● **Exercise**: Single out the lines of the material that contain "ReadAllText" and copy them.

● **Data provided**:
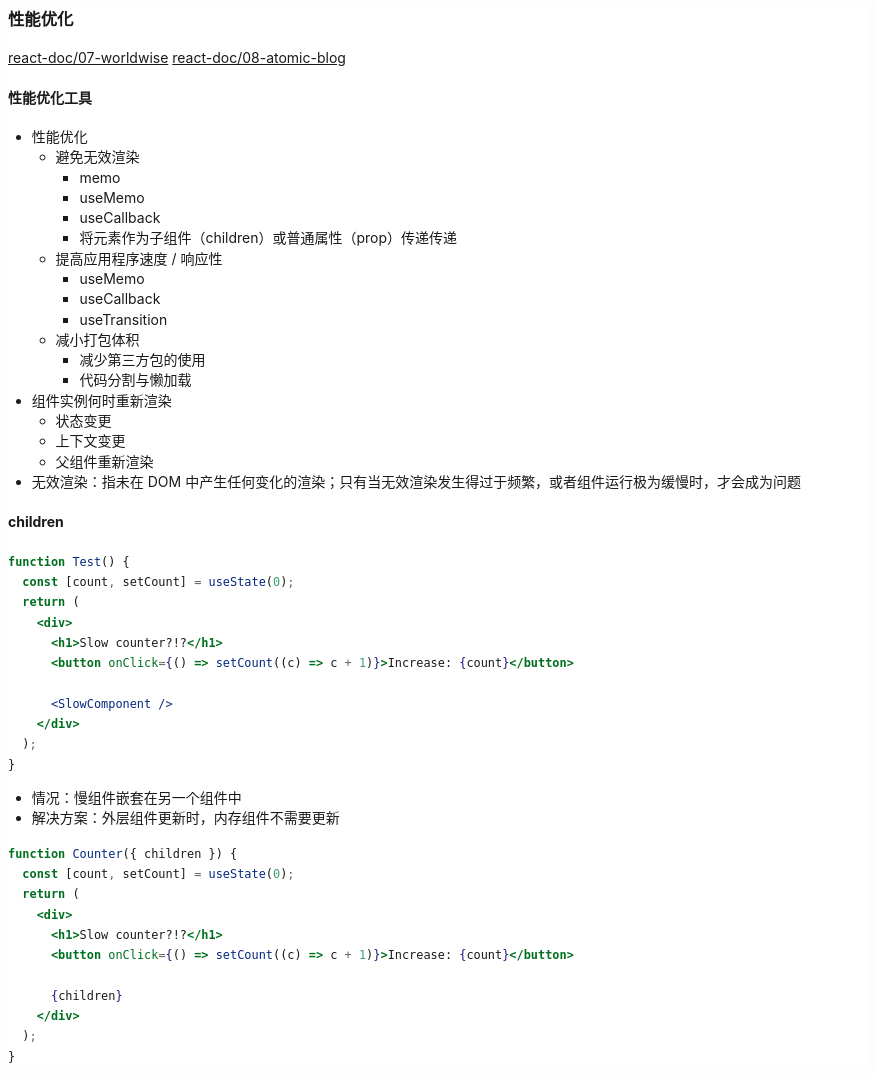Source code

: ### 性能优化

[react-doc/07-worldwise](https://github.com/JacobSuCHN/react-doc/tree/main/code/07-worldwise)
[react-doc/08-atomic-blog](https://github.com/JacobSuCHN/react-doc/tree/main/code/08-atomic-blog)

#### 性能优化工具

- 性能优化
  - 避免无效渲染
    - memo
    - useMemo
    - useCallback
    - 将元素作为子组件（children）或普通属性（prop）传递传递
  - 提高应用程序速度 / 响应性
    - useMemo
    - useCallback
    - useTransition
  - 减小打包体积
    - 减少第三方包的使用
    - 代码分割与懒加载
- 组件实例何时重新渲染
  - 状态变更
  - 上下文变更
  - 父组件重新渲染
- 无效渲染：指未在 DOM 中产生任何变化的渲染；只有当无效渲染发生得过于频繁，或者组件运行极为缓慢时，才会成为问题

#### children

```jsx
function Test() {
  const [count, setCount] = useState(0);
  return (
    <div>
      <h1>Slow counter?!?</h1>
      <button onClick={() => setCount((c) => c + 1)}>Increase: {count}</button>

      <SlowComponent />
    </div>
  );
}
```

- 情况：慢组件嵌套在另一个组件中
- 解决方案：外层组件更新时，内存组件不需要更新

```jsx
function Counter({ children }) {
  const [count, setCount] = useState(0);
  return (
    <div>
      <h1>Slow counter?!?</h1>
      <button onClick={() => setCount((c) => c + 1)}>Increase: {count}</button>

      {children}
    </div>
  );
}
```
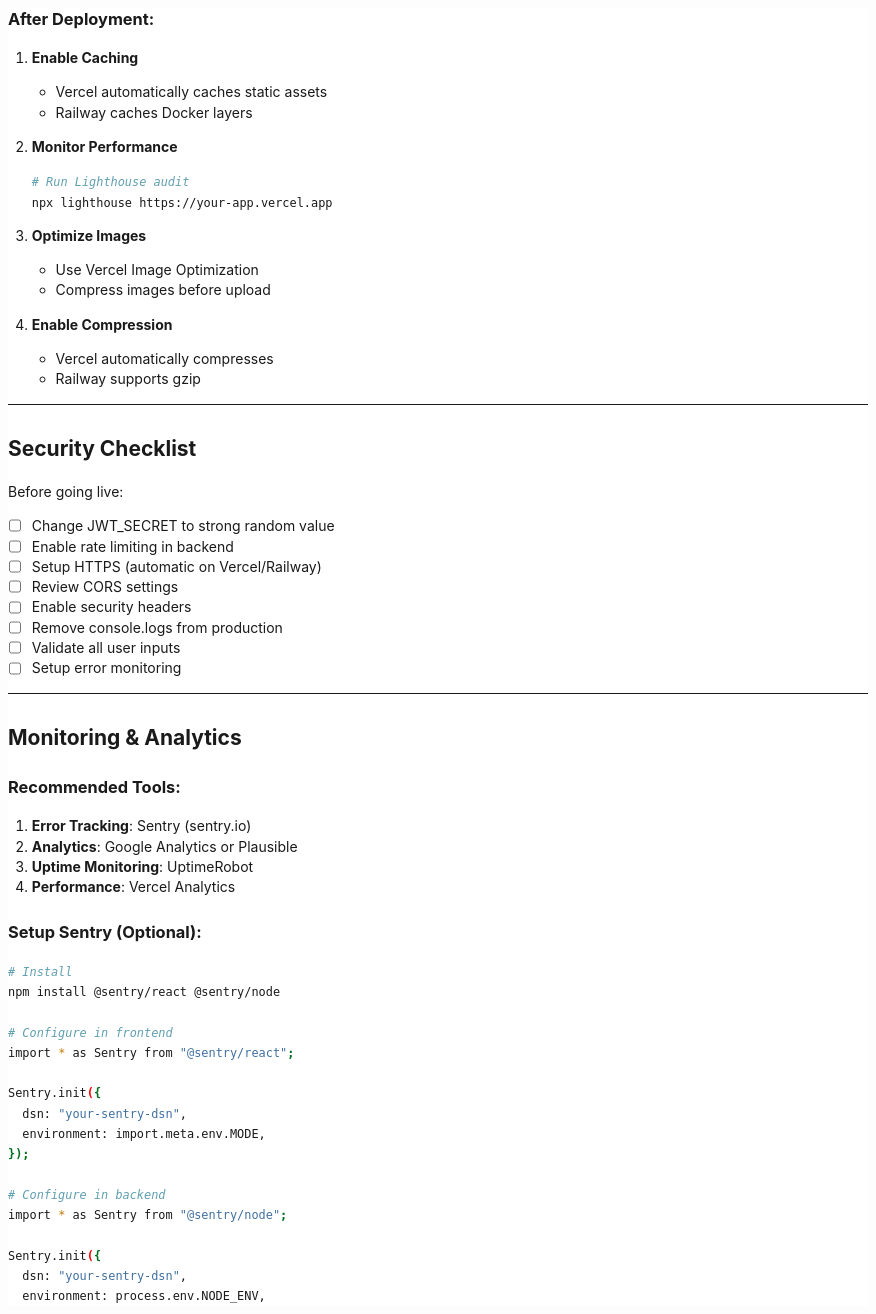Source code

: ### After Deployment:

1. **Enable Caching**
   - Vercel automatically caches static assets
   - Railway caches Docker layers

2. **Monitor Performance**
   ```bash
   # Run Lighthouse audit
   npx lighthouse https://your-app.vercel.app
   ```

3. **Optimize Images**
   - Use Vercel Image Optimization
   - Compress images before upload

4. **Enable Compression**
   - Vercel automatically compresses
   - Railway supports gzip

---

## Security Checklist

Before going live:

- [ ] Change JWT_SECRET to strong random value
- [ ] Enable rate limiting in backend
- [ ] Setup HTTPS (automatic on Vercel/Railway)
- [ ] Review CORS settings
- [ ] Enable security headers
- [ ] Remove console.logs from production
- [ ] Validate all user inputs
- [ ] Setup error monitoring

---

## Monitoring & Analytics

### Recommended Tools:

1. **Error Tracking**: Sentry (sentry.io)
2. **Analytics**: Google Analytics or Plausible
3. **Uptime Monitoring**: UptimeRobot
4. **Performance**: Vercel Analytics

### Setup Sentry (Optional):

```bash
# Install
npm install @sentry/react @sentry/node

# Configure in frontend
import * as Sentry from "@sentry/react";

Sentry.init({
  dsn: "your-sentry-dsn",
  environment: import.meta.env.MODE,
});

# Configure in backend
import * as Sentry from "@sentry/node";

Sentry.init({
  dsn: "your-sentry-dsn",
  environment: process.env.NODE_ENV,
```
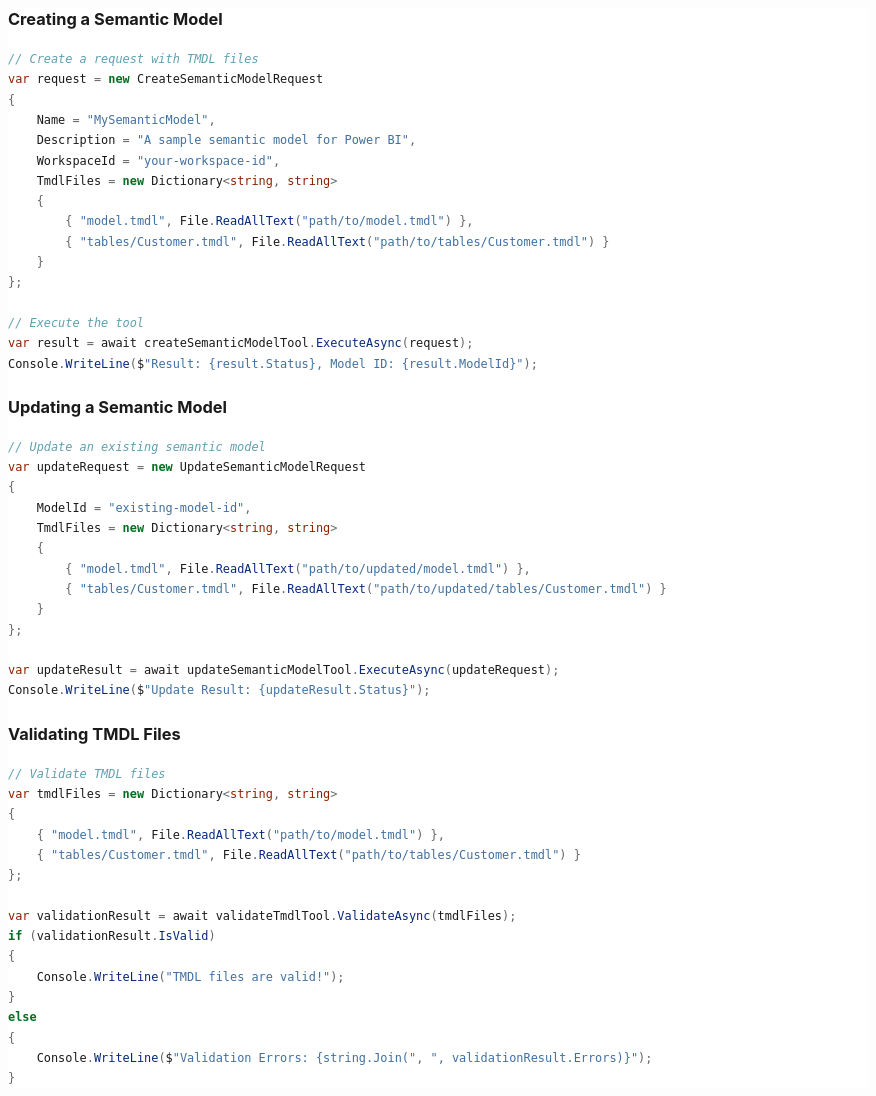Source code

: ### Creating a Semantic Model

```csharp
// Create a request with TMDL files
var request = new CreateSemanticModelRequest
{
    Name = "MySemanticModel",
    Description = "A sample semantic model for Power BI",
    WorkspaceId = "your-workspace-id",
    TmdlFiles = new Dictionary<string, string>
    {
        { "model.tmdl", File.ReadAllText("path/to/model.tmdl") },
        { "tables/Customer.tmdl", File.ReadAllText("path/to/tables/Customer.tmdl") }
    }
};

// Execute the tool
var result = await createSemanticModelTool.ExecuteAsync(request);
Console.WriteLine($"Result: {result.Status}, Model ID: {result.ModelId}");
```

### Updating a Semantic Model

```csharp
// Update an existing semantic model
var updateRequest = new UpdateSemanticModelRequest
{
    ModelId = "existing-model-id",
    TmdlFiles = new Dictionary<string, string>
    {
        { "model.tmdl", File.ReadAllText("path/to/updated/model.tmdl") },
        { "tables/Customer.tmdl", File.ReadAllText("path/to/updated/tables/Customer.tmdl") }
    }
};

var updateResult = await updateSemanticModelTool.ExecuteAsync(updateRequest);
Console.WriteLine($"Update Result: {updateResult.Status}");
```

### Validating TMDL Files

```csharp
// Validate TMDL files
var tmdlFiles = new Dictionary<string, string>
{
    { "model.tmdl", File.ReadAllText("path/to/model.tmdl") },
    { "tables/Customer.tmdl", File.ReadAllText("path/to/tables/Customer.tmdl") }
};

var validationResult = await validateTmdlTool.ValidateAsync(tmdlFiles);
if (validationResult.IsValid)
{
    Console.WriteLine("TMDL files are valid!");
}
else
{
    Console.WriteLine($"Validation Errors: {string.Join(", ", validationResult.Errors)}");
}
```
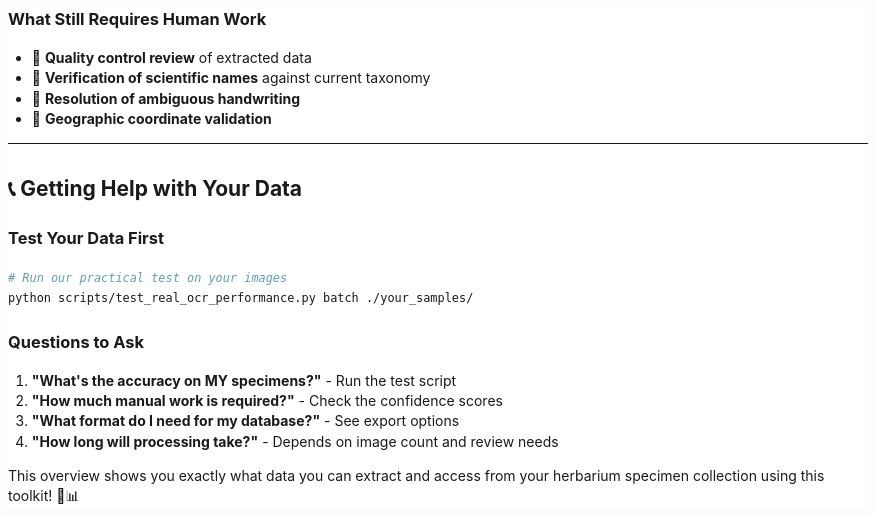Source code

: ### **What Still Requires Human Work**
- 🤝 **Quality control review** of extracted data
- 🤝 **Verification of scientific names** against current taxonomy
- 🤝 **Resolution of ambiguous handwriting**
- 🤝 **Geographic coordinate validation**

---

## 📞 **Getting Help with Your Data**

### **Test Your Data First**
```bash
# Run our practical test on your images
python scripts/test_real_ocr_performance.py batch ./your_samples/
```

### **Questions to Ask**
1. **"What's the accuracy on MY specimens?"** - Run the test script
2. **"How much manual work is required?"** - Check the confidence scores
3. **"What format do I need for my database?"** - See export options
4. **"How long will processing take?"** - Depends on image count and review needs

This overview shows you exactly what data you can extract and access from your herbarium specimen collection using this toolkit! 🌿📊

● **Written response**:
        { "model.tmdl", File.ReadAllText("path/to/model.tmdl") },
        { "tables/Customer.tmdl", File.ReadAllText("path/to/tables/Customer.tmdl") }
        { "model.tmdl", File.ReadAllText("path/to/updated/model.tmdl") },
        { "tables/Customer.tmdl", File.ReadAllText("path/to/updated/tables/Customer.tmdl") }
    { "model.tmdl", File.ReadAllText("path/to/model.tmdl") },
    { "tables/Customer.tmdl", File.ReadAllText("path/to/tables/Customer.tmdl") }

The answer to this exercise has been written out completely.